NY為替見通し=リスク回避懸念(ウクライナ、イタリア、英国)のNYダウに要警戒か

 本日のNY為替市場のドル円は、ウクライナ情勢の緊迫化、イタリアでの新政権誕生、英国のトリプル安を受けて下落基調にあるニューヨーク株式市場の動向と欧米英の中銀高官の発言に注目する展開が予想される。

 9月のニューヨーク株式市場は、最もパフォーマンスが悪い月として警戒されていたが、米連邦公開市場委員会(FOMC)でFF金利誘導目標が0.75%引き上げられ、ドット・プロット(金利予測分布図)で年末の予想中央値が4.4%と示唆され、パウエルFRB議長が高金利政策の長期化を再表明したことで、NYダウは年初来安値を更新している。

 さらに、プーチン露大統領が部分動員令を発令し、ウクライナの占領地域での住民投票を実施して、戦術核の使用を警告したこと、イタリアで欧州連合(EU)に否定的な極右政権が誕生し、トラス英政権の大規模減税策により、英国市場がトリプル安となっていることで、市場でのリスク回避機運が高まっている。
 また、欧州の電力会社がヘッジ取引に伴う追加証拠金を少なくとも1兆5000億ユーロも差し入れる必要があり、公的支援の拡充が必要となっていることも、リスク回避要因となっている。

 ドルは、リスク回避の有事の買いの様相を呈しており、ポンドドルは史上最安値を更新し、ユーロドルは0.95ドル台まで下落し、ドル円は144円台まで反発している。
 ドル円のテクニカル分析では、トリプル・トップ(144.99円・144.96円・145.90円)を形成しつつある。
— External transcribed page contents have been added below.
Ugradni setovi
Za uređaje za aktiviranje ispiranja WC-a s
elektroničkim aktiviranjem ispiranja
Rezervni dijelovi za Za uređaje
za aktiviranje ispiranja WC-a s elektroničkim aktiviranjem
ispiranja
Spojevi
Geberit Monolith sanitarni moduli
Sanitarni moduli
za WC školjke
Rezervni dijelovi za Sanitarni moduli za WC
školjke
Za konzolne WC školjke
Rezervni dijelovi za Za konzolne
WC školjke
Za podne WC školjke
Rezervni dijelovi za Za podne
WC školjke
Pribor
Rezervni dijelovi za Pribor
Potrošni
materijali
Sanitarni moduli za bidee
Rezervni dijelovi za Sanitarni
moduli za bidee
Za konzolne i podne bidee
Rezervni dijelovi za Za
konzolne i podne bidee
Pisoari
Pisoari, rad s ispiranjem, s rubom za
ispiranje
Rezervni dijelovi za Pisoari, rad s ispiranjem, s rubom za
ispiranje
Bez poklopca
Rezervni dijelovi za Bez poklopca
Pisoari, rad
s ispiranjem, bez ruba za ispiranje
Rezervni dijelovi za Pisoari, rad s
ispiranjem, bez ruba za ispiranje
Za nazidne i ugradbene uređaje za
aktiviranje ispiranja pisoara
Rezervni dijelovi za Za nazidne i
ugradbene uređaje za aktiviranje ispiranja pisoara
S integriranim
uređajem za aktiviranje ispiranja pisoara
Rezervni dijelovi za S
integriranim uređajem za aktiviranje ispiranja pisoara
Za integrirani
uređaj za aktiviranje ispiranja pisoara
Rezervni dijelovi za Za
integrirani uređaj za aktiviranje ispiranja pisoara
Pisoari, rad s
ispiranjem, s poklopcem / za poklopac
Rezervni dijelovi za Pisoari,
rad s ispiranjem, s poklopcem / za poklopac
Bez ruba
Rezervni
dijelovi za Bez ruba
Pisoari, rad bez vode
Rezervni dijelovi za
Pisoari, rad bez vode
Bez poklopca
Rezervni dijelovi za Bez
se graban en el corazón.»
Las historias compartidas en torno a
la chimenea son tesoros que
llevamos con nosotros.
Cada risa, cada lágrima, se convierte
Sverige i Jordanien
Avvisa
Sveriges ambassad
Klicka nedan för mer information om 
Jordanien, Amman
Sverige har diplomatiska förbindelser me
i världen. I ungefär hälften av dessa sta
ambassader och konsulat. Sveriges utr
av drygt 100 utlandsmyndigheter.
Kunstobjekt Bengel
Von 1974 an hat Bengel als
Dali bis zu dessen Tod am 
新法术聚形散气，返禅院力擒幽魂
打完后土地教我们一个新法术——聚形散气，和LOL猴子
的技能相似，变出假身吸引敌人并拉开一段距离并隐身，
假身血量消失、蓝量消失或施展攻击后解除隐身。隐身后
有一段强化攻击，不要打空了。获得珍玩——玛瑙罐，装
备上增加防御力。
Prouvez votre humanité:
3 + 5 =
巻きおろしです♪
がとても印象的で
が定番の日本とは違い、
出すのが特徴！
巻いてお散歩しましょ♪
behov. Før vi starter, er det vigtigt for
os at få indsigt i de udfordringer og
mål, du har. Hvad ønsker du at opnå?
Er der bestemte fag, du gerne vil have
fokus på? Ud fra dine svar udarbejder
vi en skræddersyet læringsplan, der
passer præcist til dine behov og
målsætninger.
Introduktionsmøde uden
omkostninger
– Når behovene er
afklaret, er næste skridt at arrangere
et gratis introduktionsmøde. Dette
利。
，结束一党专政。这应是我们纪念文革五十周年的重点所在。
145円台で本邦通貨当局によるドル売り・円買い介入が再び行われて、「神田シーリング」が設定されるのか、本日の注目ポイントになる。

 本日は、ラガルドECB総裁、コリンズ米ボストン連銀総裁、センテノ・ポルトガル中銀総裁、ボスティック米アトランタ連銀総裁、テンレイロ英中銀MPC委員、ローガン米ダラス連銀総裁らの発言が予定されており、市場のリスク警戒に対する金融政策正常化の見解に注目することになる。

・想定レンジ上限
 ドル円の上値の目処(めど)は、9月22日の高値の145.90円。

・想定レンジ下限
 ドル円の下値の目処(めど)は、一目・転換線の143.13円。